**What the task requires:** Quote the records beneath, complete and exact. Leave out images.
***** Input
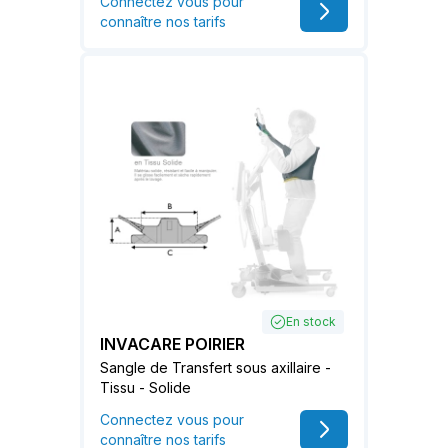
Connectez vous pour
connaître nos tarifs
En stock
INVACARE POIRIER
Sangle de Transfert sous axillaire -
Tissu - Solide
Connectez vous pour
connaître nos tarifs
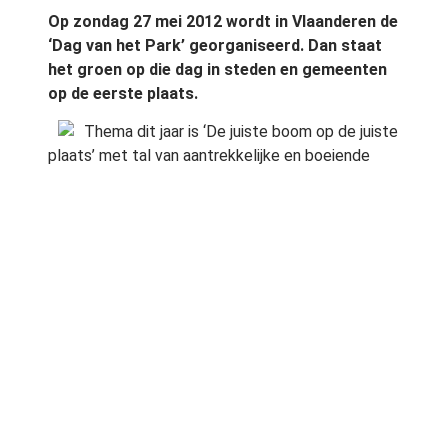
Op zondag 27 mei 2012 wordt in Vlaanderen de
‘Dag van het Park’ georganiseerd. Dan staat
het groen op die dag in steden en gemeenten
op de eerste plaats.
Thema dit jaar is ‘De juiste boom op de juiste
plaats’ met tal van aantrekkelijke en boeiende
cross-mediale boomverhalen. Op de Dag van het
Park wordt ook een netwerkmoment
georganiseerd. Dan wordt ook de prijswinnaar van
de projectoproep ‘Groen in de Stad’
bekendgemaakt.
Klik hier voor meer informatie »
**********
**Written solution:**
Connectez vous pour
connaître nos tarifs
En stock
INVACARE POIRIER
Sangle de Transfert sous axillaire -
Tissu - Solide
Connectez vous pour
connaître nos tarifs
Op zondag 27 mei 2012 wordt in Vlaanderen de
‘Dag van het Park’ georganiseerd. Dan staat
het groen op die dag in steden en gemeenten
op de eerste plaats.
Thema dit jaar is ‘De juiste boom op de juiste
plaats’ met tal van aantrekkelijke en boeiende
cross-mediale boomverhalen. Op de Dag van het
Park wordt ook een netwerkmoment
georganiseerd. Dan wordt ook de prijswinnaar van
de projectoproep ‘Groen in de Stad’
bekendgemaakt.
Klik hier voor meer informatie »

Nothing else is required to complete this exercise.